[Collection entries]
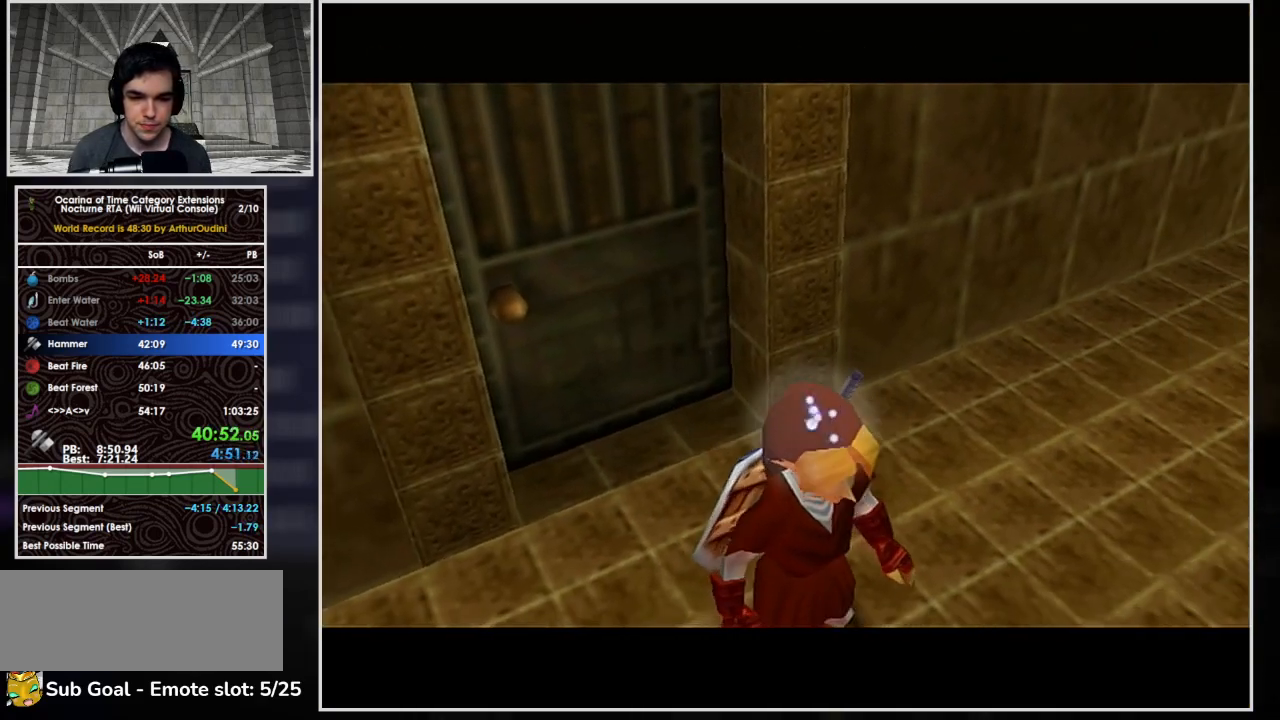
{"dt_ms": 500, "buttons": [], "left_stick": "left", "events": [[167, "left_stick", "up"], [433, "left_stick", "left"]]}
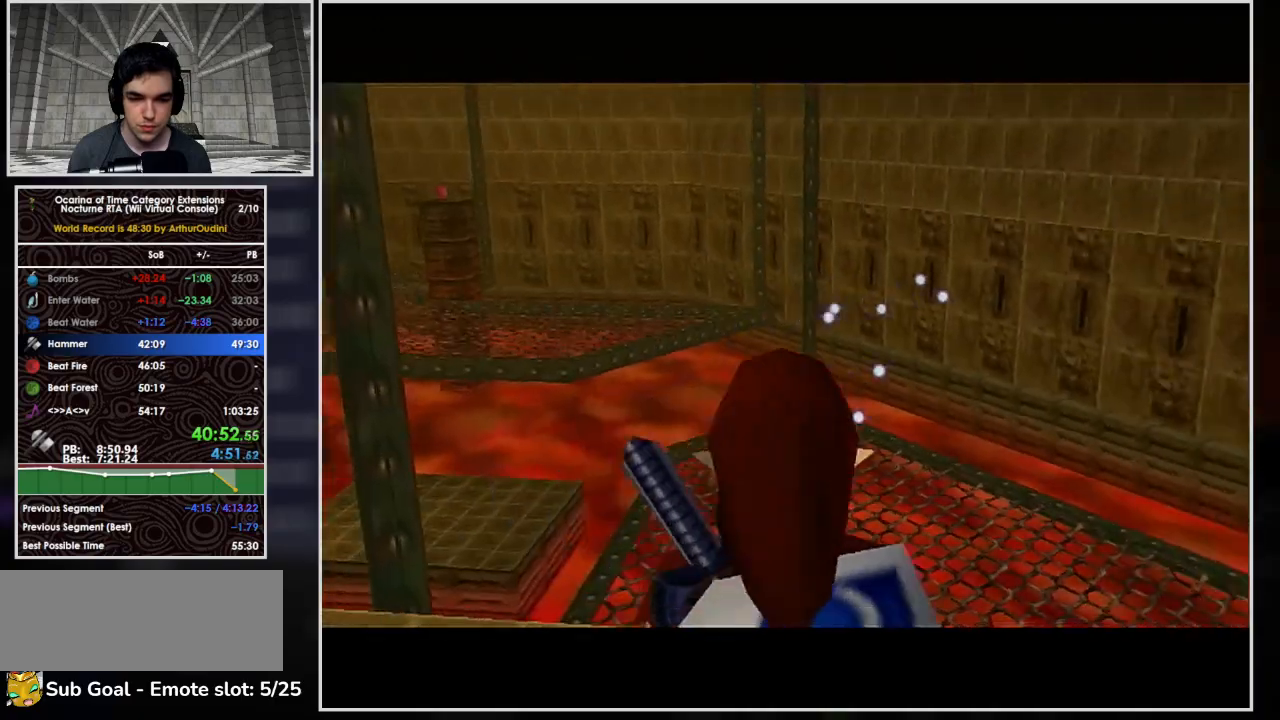
{"dt_ms": 1000, "buttons": ["B"], "left_stick": "up"}
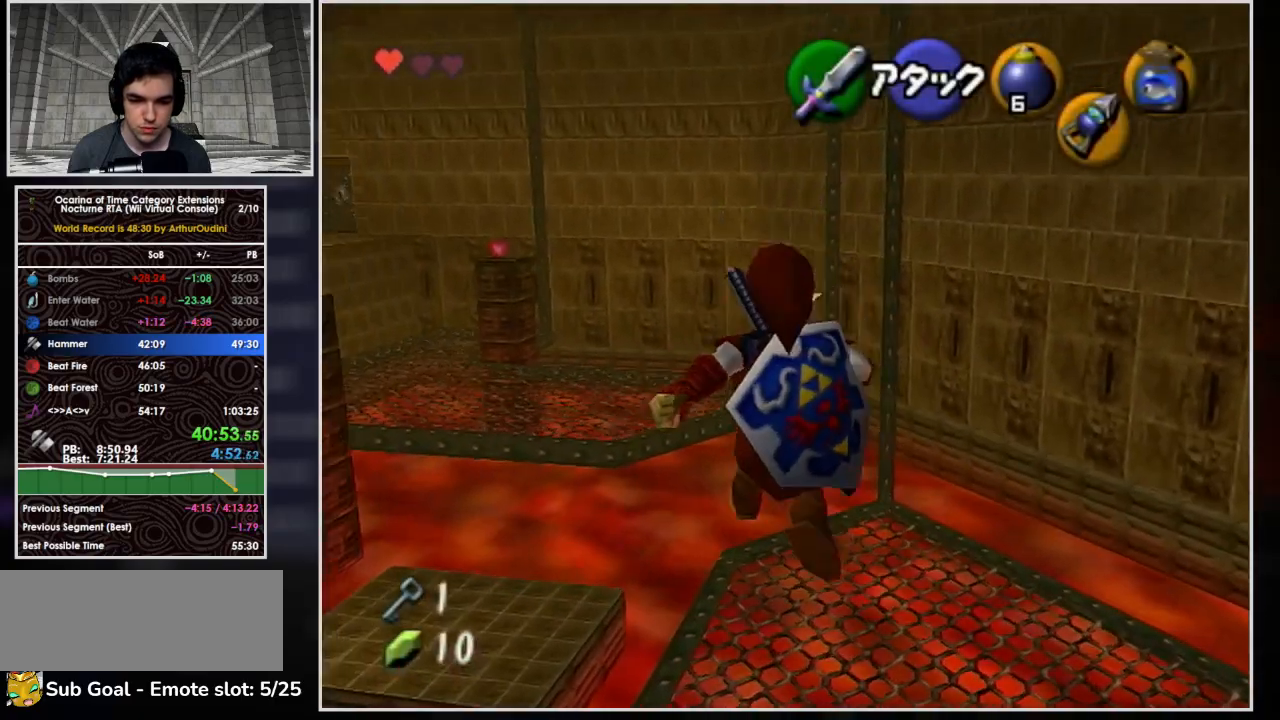
{"dt_ms": 500, "buttons": [], "left_stick": "center", "events": [[67, "B", "up"], [100, "B", "down"], [167, "B", "up"], [233, "B", "down"], [333, "B", "up"], [433, "left_stick", "center"]]}
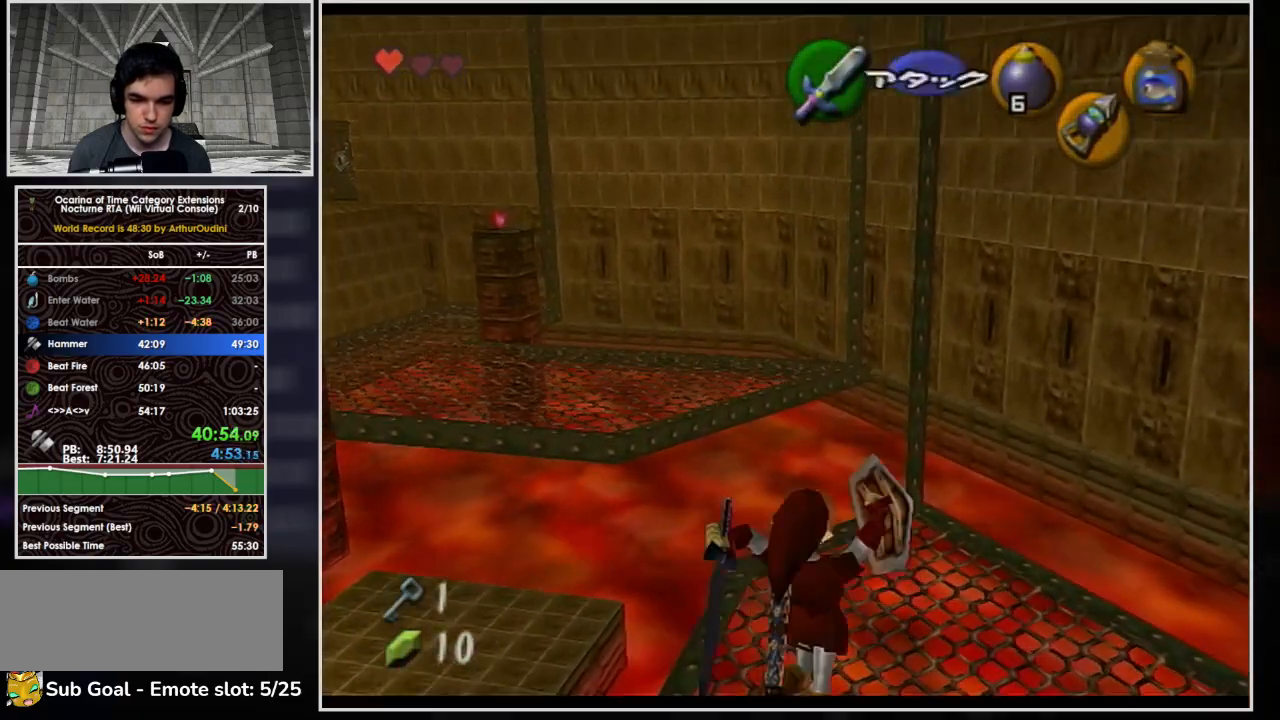
{"dt_ms": 500, "buttons": [], "left_stick": "center", "events": []}
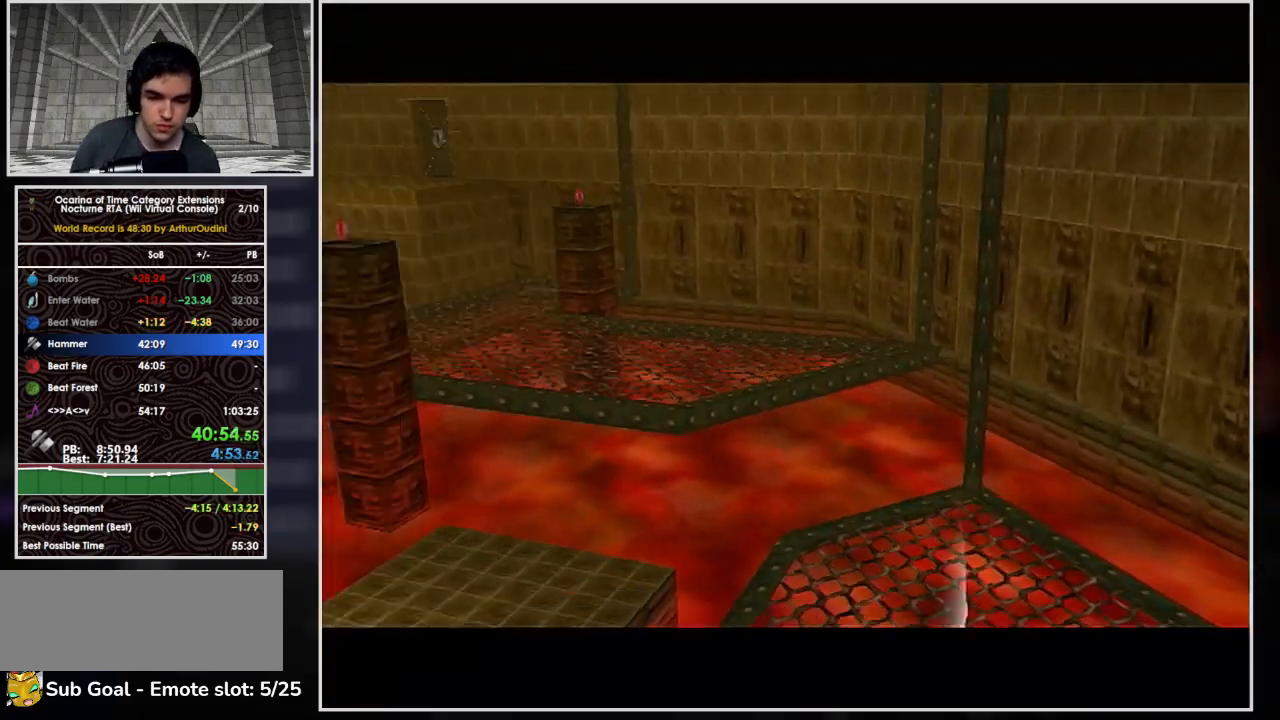
{"dt_ms": 500, "buttons": [], "left_stick": "center", "events": []}
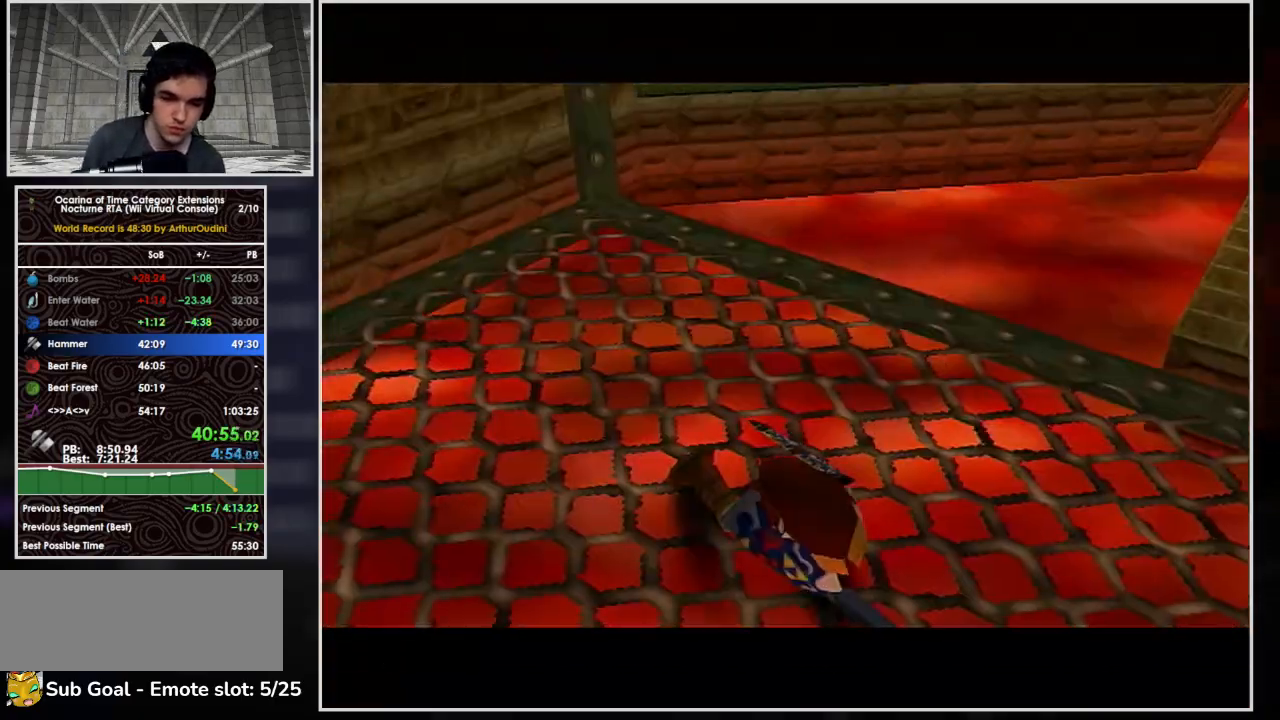
{"dt_ms": 500, "buttons": [], "left_stick": "center", "events": []}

# [EXERCISE PROMPT]
Your task is to return every entry exactly as it was written, with the pictures removed.

# [EXERCISE ANSWER]
{"dt_ms": 500, "buttons": [], "left_stick": "left", "events": [[167, "left_stick", "up"], [433, "left_stick", "left"]]}
{"dt_ms": 1000, "buttons": ["B"], "left_stick": "up"}
{"dt_ms": 500, "buttons": [], "left_stick": "center", "events": [[67, "B", "up"], [100, "B", "down"], [167, "B", "up"], [233, "B", "down"], [333, "B", "up"], [433, "left_stick", "center"]]}
{"dt_ms": 500, "buttons": [], "left_stick": "center", "events": []}
{"dt_ms": 500, "buttons": [], "left_stick": "center", "events": []}
{"dt_ms": 500, "buttons": [], "left_stick": "center", "events": []}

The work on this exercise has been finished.